→ **What the task requires**
Every line below between the line holding "module pctest1;" and the line holding "pc_clk = 0;", inclusive, should be repeated exactly, and all other lines omitted.

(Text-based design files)
▽

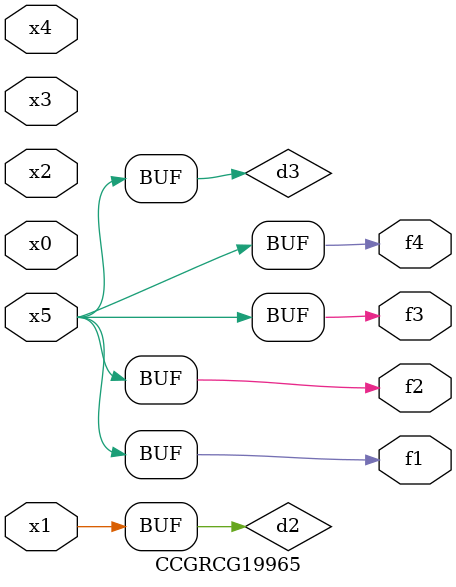
<source format=v>
module CCGRCG19965(
	input x0, x1, x2, x3, x4, x5,
	output f1, f2, f3, f4
);

	wire d1, d2, d3;

	not (d1, x5);
	or (d2, x1);
	xnor (d3, d1);
	assign f1 = d3;
	assign f2 = d3;
	assign f3 = d3;
	assign f4 = d3;
endmodule

</source>
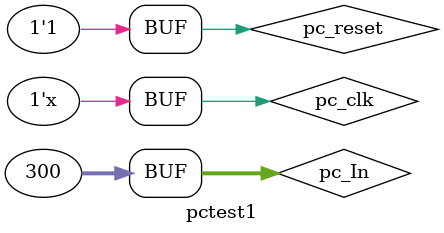
<source format=v>
`timescale 1ns / 1ps


module pctest1;

	// Inputs
	reg pc_clk;
	reg pc_reset;
	reg [31:0] pc_In;

	// Outputs
	wire [31:0] pc_Out;

	// Instantiate the Unit Under Test (UUT)
	pc uut (
		.pc_clk(pc_clk), 
		.pc_reset(pc_reset), 
		.pc_In(pc_In), 
		.pc_Out(pc_Out)
	);

	initial begin
		// Initialize Inputs
		pc_clk = 0;
		pc_reset = 1;
		pc_In = 0;
		#5
		pc_reset = 0;
		pc_In = 300;
		#10
		pc_reset = 1;

		// Wait 100 ns for global reset to finish
        
		// Add stimulus here

	end
	
	always #5 pc_clk = ~pc_clk;
      
endmodule


</source>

△

→ **Response to the exercise**
module pctest1;

	// Inputs
	reg pc_clk;
	reg pc_reset;
	reg [31:0] pc_In;

	// Outputs
	wire [31:0] pc_Out;

	// Instantiate the Unit Under Test (UUT)
	pc uut (
		.pc_clk(pc_clk), 
		.pc_reset(pc_reset), 
		.pc_In(pc_In), 
		.pc_Out(pc_Out)
	);

	initial begin
		// Initialize Inputs
		pc_clk = 0;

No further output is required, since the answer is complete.